Otherwise, train the models to reach the level of accuracy that your industry desires or that is possible with traditional methods.

Besides, AI systems need continuous updates and training to keep pace with evolving customer experience needs.

Test, Test, and Test

You should thoroughly test your AI in controlled or pilot environments before a full rollout.

For instance, taking an AI-powered chatbot with a small percentage of website traffic or after-hours customer queries would be a great starting point.

Seek customer feedback and focus on customer satisfaction metrics before rolling them out.

AI and Empathy

We are a few years away from getting AI to emote well. Blending empathy in customer experience is essential, especially in verticals like healthcare.

As a starting point, it makes sense to automate all the mundane and let human agents handle the empathetic interactions.
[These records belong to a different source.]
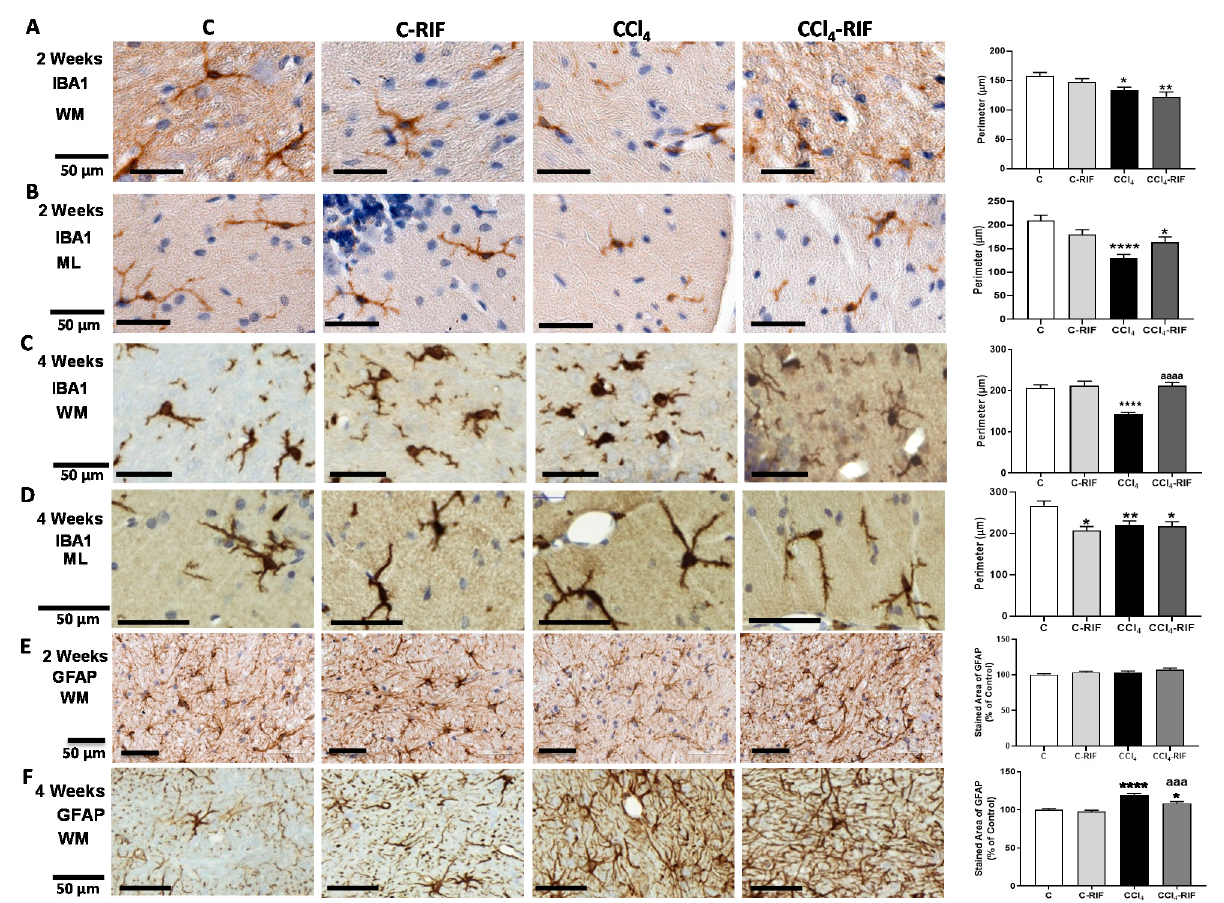
Figure 8. Analysis of microglia and astrocytes activation in cerebellum of rats with mild liver damage. ( A , B ) Representative images and analysis of activation state of microglia in white matter (WM) and molecular layer (ML) at 2 weeks. One-way ANOVA with Tukey’s test was performed to compare all groups (WM F(3,6) = 5.283, p < 0.01; ML F(3,5) = 12.43, p < 0.0001). ( C , D ) Representative images and analysis of activation state of microglia in white matter and molecular layer at 4 weeks. Kruskal–Wallis (K-W statistic) with Dunn’s test was performed. For WM, K-W(4,8) = 45.34, p < 0.0001 and for ML, K- W(4,6) = 15.1, p < 0.01. ( E , F ) Representative images and analysis of activation state of astrocytes in white matter at 2 and 4 weeks. Values are mean ± SEM of 3–5 rats per group. One-way ANOVA with Tukey’s test was performed to compare all groups at 2 weeks (F(3,14) = 1.536, p > 0.05) and Welch’s ANOVA was performed at 4 weeks (W(3,11) = 23.91, p < 0.0001). Values significantly different from control rats are indicated by asterisks and from CCl 4 rats by a. * p < 0.05, ** p <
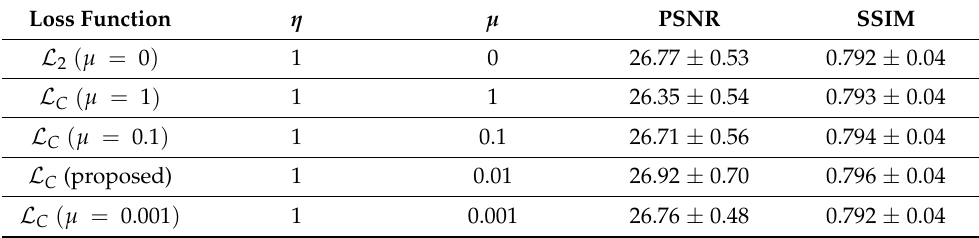
Table 4. Quantitative comparison of the loss function based on the LUSwin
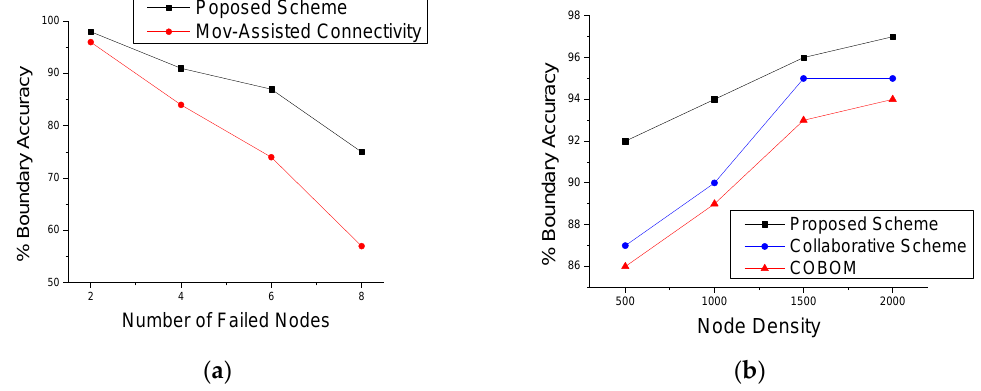
Figure 11. Boundary accuracy against different ( a ) numbers of node failures and ( b ) network densities.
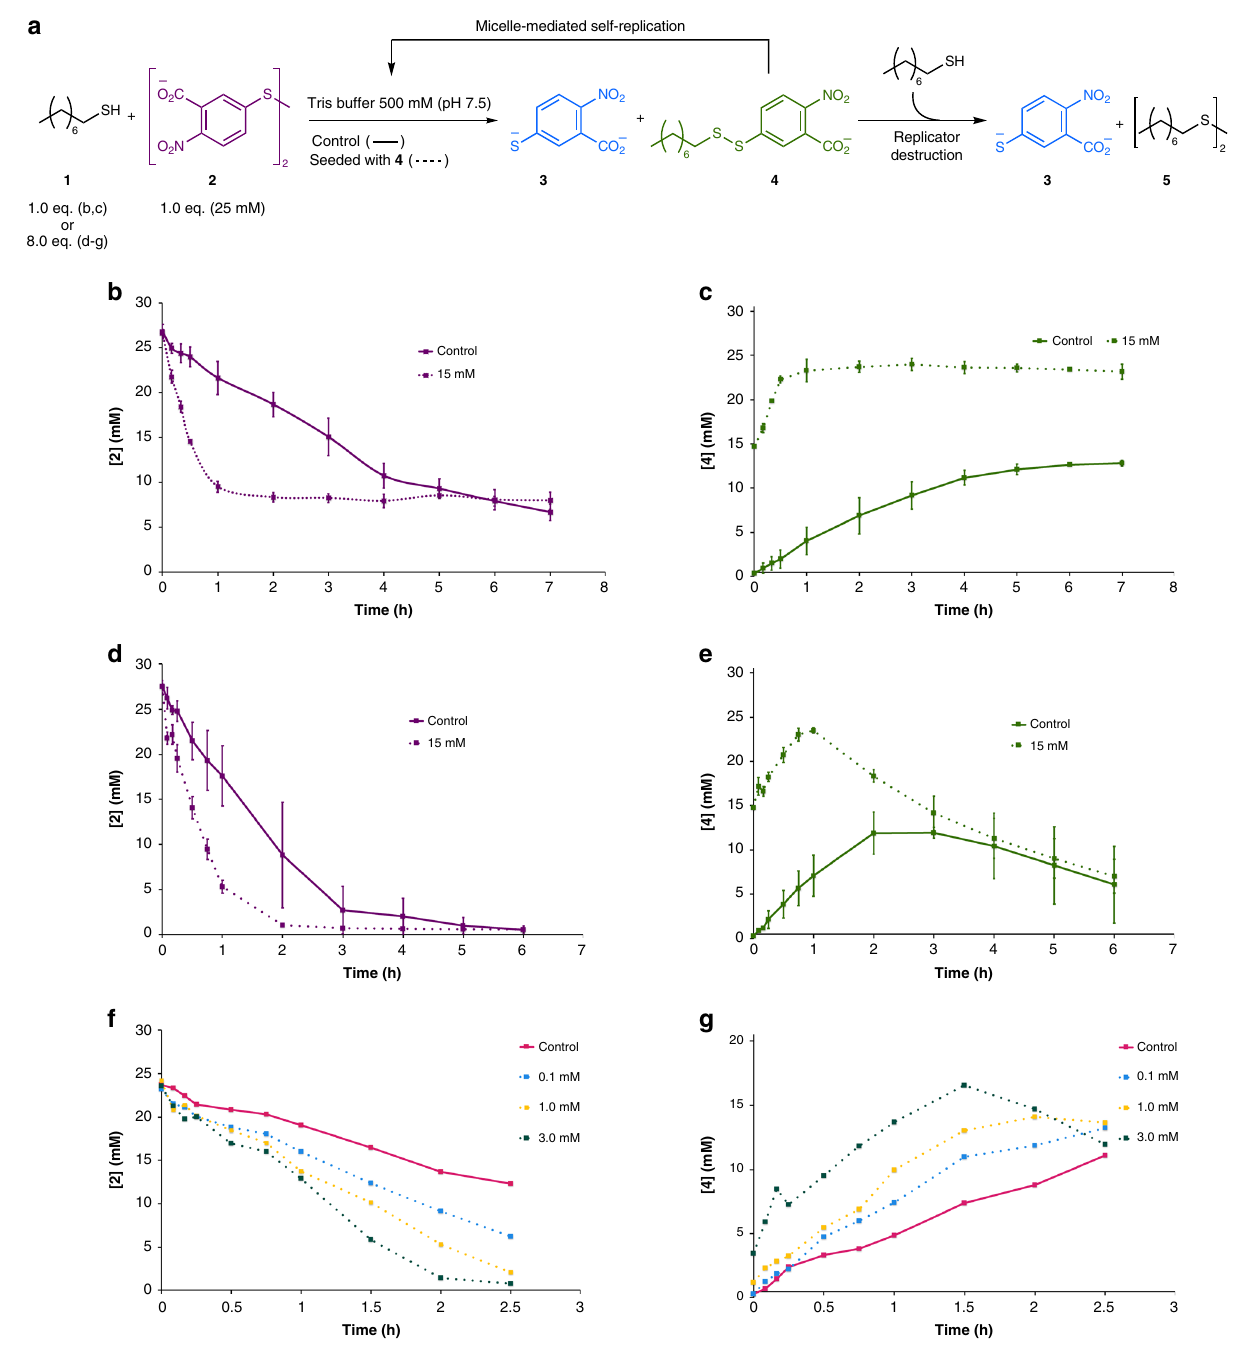
Fig. 3 Control and seeded reactions. a A series of control and seeded reactions were performed to demonstrate autocatalysis, with variation both in the concentration of seeded product 4 and the equivalents of octanethiol 1 . b , c Concentration of 2 and 4 (respectively) over the course of the reaction conducted with 1.0 equivalent of octanethiol 1 , under control (solid line) and seeded (15 mM 4 , dotted line) conditions. d , e Concentration of 2 and 4 (respectively) over the course of the reaction conducted with 8.0 equivalent of octanethiol 1 , under control (solid line) and seeded (15 mM 4 , dotted line) conditions. f , g Concentration of 2 and 4 (respectively) over the course of the reaction under control (solid line) and seeded (various concentrations 4 , dotted lines) conditions. The concentration of reaction components was monitored by UPLC. Each plotted point in b – e is the average of three reactions and the error bars represent the standard deviation. For f and g reactions were performed once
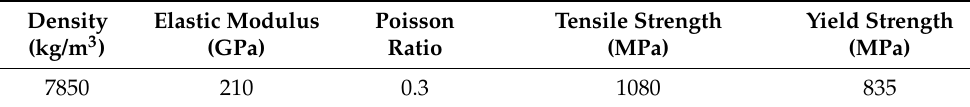
Table 4. The mechanical properties of 35CrMo.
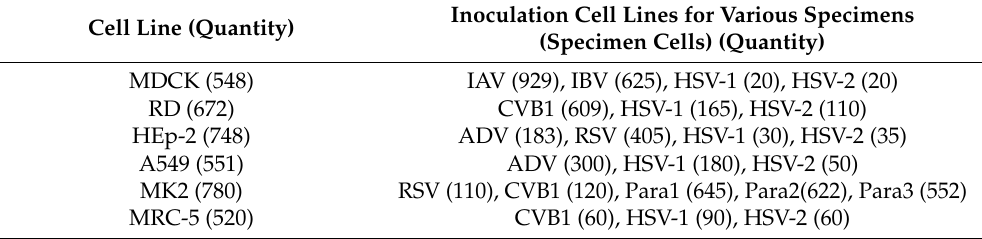
Table 1. Quantity of original cell microscope images. There are 6 cell lines and 10 viruses commonly encountered in our data collection. Inoculation Cell Lines for Various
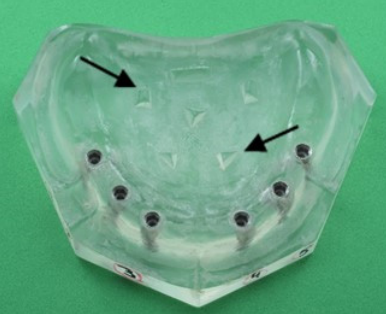
Figure 1. Master model with six analogs located in bilateral symmetry to the midline.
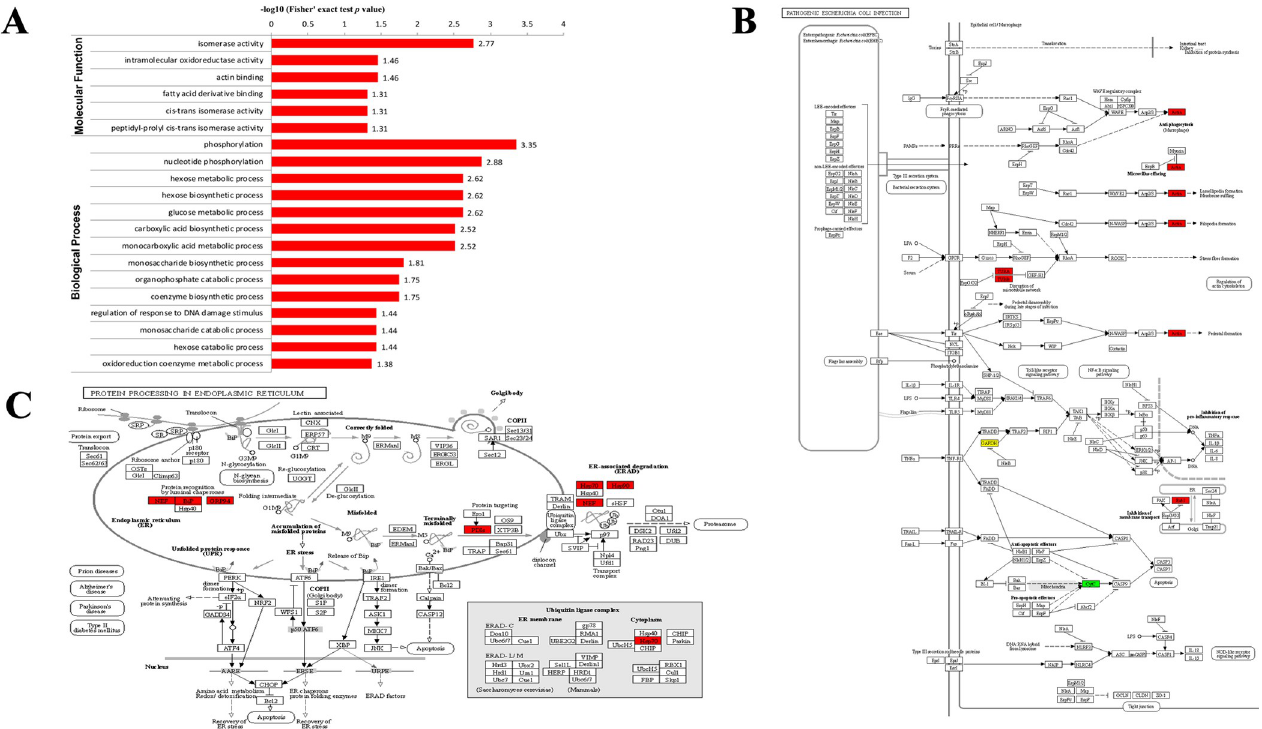
Fig 4. Functional enrichment analysis of differentially malonylated proteins in RH vs. PRU strains. (A) Advanced GO enrichment of the differentially malonylated proteins. (B) Alterations in the pathogenic Escherichia coli infection pathway with significantly enriched modified proteins showing inside red boxes. (C) Alterations in protein processing in endoplasmic reticulum pathway with significantly enriched modified proteins showing inside red boxes.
For instance, in the healthcare industry, you can let AI handle appointment scheduling, rescheduling, cancellations, confirmations, and notifications. For the rest, you should route it through humans.

This would ensure that customers feel heard and supported.

Measure Productivity

When you use AI, productivity and customer satisfaction should be the front and center of what you measure.

  • How well is AI resolving customer issues on the first try?
  • Are customers happy with AI-assisted service in comparison to human-assisted service?
  • Has AI helped reduce the workload of agents, allowing them to focus on higher-value tasks?

This would ensure that AI is adding the right value where it matters.

Keep Iterating

AI is not something that you can implement and forget. You should prepare for a continuous cycle of improvement.

This includes monitoring AI performance, gathering customer feedback, and training the AI models to refine how it functions.

Over time, you would have a system that is close to human-assisted experiences. 


Marc Benioff’s optimism in where AI is headed shows where the future is headed, but as someone beginning the AI journey, you should take baby steps with defined use cases, measure the effectiveness, and improvise.

AI’s true value lies not in replacing human beings but in optimizing how resources are used and providing the best possible customer experiences.